• _Try it_:
Copy the records line for line, starting at the very first line and going on through the line that contains "Você está atrás". Change nothing.
++++ Records supplied ++++
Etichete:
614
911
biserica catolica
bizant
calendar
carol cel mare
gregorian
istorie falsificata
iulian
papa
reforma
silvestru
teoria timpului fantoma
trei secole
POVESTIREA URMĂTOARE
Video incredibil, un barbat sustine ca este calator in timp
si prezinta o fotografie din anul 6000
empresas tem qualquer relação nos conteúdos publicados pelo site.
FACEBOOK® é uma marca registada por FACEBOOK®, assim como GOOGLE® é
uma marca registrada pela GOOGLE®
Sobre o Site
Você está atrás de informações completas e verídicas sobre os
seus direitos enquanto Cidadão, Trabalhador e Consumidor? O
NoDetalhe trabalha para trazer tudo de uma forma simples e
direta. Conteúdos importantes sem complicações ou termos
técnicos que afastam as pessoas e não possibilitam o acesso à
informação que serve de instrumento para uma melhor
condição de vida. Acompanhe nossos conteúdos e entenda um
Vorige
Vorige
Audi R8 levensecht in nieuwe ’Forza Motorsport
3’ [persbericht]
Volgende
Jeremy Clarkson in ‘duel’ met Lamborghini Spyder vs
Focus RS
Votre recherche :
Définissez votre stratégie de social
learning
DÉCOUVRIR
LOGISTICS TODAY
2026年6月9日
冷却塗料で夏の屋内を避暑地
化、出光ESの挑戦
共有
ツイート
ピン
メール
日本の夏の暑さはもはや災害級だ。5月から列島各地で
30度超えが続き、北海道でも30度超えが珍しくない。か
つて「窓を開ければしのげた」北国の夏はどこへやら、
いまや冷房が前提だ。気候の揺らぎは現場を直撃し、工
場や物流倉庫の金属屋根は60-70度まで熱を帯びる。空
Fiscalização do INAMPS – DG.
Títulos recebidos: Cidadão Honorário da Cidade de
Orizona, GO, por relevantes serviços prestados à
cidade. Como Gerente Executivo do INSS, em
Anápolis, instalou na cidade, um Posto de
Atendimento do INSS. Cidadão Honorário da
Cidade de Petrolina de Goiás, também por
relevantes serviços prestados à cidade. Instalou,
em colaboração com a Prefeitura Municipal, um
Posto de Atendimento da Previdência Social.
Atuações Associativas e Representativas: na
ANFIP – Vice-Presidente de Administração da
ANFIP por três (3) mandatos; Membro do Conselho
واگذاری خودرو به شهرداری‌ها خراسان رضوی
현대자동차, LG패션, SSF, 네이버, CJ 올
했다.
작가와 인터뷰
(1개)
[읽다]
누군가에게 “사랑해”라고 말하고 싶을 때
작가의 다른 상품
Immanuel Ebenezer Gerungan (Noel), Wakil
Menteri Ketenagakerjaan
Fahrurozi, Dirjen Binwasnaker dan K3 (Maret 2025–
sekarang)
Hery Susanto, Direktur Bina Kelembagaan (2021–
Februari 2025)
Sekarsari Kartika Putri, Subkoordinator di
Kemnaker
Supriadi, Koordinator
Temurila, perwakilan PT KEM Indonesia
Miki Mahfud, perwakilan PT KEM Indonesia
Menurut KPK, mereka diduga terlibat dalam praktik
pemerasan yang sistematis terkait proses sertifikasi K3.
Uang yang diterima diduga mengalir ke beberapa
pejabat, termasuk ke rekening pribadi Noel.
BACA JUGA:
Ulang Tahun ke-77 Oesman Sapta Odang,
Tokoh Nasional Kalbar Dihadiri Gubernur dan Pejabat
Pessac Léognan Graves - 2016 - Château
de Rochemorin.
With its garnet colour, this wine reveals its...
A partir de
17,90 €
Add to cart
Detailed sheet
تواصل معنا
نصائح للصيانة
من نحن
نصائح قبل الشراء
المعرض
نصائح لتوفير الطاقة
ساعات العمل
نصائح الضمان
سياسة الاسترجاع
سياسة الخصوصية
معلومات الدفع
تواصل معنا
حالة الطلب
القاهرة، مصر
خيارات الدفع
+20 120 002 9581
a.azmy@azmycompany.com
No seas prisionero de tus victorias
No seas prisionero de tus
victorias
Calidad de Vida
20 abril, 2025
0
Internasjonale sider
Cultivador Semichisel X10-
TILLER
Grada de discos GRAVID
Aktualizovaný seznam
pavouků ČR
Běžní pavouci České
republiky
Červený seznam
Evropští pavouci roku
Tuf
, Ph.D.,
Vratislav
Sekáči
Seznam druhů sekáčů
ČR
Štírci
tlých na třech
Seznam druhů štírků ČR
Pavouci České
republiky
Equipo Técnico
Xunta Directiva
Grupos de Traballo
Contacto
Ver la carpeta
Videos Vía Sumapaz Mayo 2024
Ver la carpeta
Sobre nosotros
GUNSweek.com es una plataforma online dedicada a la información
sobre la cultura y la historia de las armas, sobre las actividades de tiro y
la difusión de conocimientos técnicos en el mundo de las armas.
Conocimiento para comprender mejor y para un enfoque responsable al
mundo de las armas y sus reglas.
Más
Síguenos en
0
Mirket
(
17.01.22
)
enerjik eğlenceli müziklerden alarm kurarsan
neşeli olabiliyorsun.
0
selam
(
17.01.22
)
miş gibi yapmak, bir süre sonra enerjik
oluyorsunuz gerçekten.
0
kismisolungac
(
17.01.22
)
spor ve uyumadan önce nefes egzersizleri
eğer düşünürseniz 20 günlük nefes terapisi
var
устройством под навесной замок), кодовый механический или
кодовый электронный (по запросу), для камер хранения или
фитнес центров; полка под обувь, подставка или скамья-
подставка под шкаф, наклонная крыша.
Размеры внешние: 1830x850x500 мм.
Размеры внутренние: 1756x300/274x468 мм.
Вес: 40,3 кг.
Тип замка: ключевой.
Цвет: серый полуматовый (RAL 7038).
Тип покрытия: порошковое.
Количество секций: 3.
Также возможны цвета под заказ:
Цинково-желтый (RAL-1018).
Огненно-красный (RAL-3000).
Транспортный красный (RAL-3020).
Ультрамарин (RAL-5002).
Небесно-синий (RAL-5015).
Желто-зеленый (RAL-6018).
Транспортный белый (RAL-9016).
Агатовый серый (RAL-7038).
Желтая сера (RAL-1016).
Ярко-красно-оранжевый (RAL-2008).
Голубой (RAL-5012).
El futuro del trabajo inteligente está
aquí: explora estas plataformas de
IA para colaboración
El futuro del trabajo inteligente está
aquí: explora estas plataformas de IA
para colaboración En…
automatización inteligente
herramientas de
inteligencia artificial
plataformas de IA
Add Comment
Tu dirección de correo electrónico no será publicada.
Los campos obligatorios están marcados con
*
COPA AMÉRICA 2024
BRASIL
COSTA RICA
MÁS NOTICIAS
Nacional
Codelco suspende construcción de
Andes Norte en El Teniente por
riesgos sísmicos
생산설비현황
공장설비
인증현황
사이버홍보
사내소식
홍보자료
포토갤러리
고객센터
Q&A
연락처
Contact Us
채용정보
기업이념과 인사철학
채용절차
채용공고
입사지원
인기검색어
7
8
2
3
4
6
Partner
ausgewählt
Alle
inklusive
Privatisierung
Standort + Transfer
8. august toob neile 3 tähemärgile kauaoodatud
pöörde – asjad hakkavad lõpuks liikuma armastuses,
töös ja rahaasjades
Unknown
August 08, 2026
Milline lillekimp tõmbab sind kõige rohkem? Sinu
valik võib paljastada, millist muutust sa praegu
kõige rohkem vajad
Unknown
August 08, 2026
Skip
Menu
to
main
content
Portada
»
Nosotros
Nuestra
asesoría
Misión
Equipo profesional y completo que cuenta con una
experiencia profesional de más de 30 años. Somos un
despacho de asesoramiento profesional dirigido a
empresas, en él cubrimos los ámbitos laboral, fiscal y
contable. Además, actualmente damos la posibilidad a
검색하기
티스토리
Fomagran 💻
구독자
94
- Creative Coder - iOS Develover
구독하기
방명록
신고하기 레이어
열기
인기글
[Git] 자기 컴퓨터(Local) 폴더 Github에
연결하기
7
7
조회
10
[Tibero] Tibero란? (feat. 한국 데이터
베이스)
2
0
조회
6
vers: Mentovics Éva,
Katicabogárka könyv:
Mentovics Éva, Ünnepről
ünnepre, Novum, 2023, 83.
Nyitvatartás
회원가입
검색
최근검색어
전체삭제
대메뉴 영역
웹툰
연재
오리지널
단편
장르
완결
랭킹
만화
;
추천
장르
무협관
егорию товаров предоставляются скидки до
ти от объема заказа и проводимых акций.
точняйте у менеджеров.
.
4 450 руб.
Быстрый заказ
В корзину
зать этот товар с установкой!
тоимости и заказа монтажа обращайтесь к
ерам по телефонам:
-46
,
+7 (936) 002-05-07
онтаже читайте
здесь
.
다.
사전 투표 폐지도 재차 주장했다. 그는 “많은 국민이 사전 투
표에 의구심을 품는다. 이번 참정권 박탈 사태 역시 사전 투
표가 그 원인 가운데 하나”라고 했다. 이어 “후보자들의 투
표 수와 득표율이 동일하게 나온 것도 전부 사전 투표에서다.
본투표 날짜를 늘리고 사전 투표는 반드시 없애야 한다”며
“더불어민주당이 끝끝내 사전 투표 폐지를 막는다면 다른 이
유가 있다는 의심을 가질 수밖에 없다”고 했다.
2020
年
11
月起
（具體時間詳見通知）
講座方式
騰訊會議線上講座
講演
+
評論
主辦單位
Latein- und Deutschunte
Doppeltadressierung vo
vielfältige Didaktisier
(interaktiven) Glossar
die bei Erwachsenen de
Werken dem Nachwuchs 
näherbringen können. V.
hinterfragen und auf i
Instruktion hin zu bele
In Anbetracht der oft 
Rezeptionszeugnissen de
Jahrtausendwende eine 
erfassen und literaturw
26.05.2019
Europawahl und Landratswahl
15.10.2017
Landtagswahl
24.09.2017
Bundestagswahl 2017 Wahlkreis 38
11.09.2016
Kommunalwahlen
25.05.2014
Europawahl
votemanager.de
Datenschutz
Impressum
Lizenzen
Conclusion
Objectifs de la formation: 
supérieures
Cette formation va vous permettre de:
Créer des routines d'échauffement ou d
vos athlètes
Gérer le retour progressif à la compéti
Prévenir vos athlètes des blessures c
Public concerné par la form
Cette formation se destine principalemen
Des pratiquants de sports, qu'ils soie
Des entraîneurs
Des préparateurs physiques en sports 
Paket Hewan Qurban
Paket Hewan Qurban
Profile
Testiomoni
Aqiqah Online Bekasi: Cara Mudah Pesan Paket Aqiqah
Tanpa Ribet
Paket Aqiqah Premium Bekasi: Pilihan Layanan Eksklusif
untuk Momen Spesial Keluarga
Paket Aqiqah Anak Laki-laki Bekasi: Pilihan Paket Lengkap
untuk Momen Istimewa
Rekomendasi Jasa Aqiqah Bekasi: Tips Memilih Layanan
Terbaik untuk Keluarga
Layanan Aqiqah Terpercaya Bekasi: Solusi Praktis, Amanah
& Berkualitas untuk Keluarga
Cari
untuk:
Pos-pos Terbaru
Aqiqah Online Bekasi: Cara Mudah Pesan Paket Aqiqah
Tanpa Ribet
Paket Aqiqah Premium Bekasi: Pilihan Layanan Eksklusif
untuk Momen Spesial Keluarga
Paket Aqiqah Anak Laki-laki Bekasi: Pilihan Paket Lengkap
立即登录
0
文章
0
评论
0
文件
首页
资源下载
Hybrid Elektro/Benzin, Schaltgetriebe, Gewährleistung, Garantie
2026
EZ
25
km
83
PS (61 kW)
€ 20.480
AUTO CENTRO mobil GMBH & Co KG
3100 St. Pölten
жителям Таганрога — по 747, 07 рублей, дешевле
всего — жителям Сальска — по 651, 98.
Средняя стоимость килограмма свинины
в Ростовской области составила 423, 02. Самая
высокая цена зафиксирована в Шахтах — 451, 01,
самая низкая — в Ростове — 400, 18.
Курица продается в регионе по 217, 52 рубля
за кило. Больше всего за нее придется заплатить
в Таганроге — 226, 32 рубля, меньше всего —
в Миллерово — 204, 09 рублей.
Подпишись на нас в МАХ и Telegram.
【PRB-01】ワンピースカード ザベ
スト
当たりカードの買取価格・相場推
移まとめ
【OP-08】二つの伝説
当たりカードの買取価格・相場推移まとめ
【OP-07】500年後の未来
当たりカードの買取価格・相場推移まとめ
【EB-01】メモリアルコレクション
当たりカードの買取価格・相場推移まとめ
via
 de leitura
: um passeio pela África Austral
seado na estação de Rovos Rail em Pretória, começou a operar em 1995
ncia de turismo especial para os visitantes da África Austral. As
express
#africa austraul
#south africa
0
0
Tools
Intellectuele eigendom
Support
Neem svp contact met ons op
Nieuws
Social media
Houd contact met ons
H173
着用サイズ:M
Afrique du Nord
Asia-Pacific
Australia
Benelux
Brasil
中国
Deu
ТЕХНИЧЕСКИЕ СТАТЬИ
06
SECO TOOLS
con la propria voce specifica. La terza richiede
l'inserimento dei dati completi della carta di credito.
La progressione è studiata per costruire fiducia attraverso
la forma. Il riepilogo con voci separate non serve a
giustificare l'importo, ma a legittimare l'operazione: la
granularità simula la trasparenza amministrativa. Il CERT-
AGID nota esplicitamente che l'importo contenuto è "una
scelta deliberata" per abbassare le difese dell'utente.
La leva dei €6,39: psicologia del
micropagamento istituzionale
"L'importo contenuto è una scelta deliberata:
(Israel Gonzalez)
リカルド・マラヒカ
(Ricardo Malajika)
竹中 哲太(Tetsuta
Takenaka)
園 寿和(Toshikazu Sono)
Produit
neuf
++++
• _Response to the exercise_:
Etichete:
614
911
biserica catolica
bizant
calendar
carol cel mare
gregorian
istorie falsificata
iulian
papa
reforma
silvestru
teoria timpului fantoma
trei secole
POVESTIREA URMĂTOARE
Video incredibil, un barbat sustine ca este calator in timp
si prezinta o fotografie din anul 6000
empresas tem qualquer relação nos conteúdos publicados pelo site.
FACEBOOK® é uma marca registada por FACEBOOK®, assim como GOOGLE® é
uma marca registrada pela GOOGLE®
Sobre o Site
Você está atrás de informações completas e verídicas sobre os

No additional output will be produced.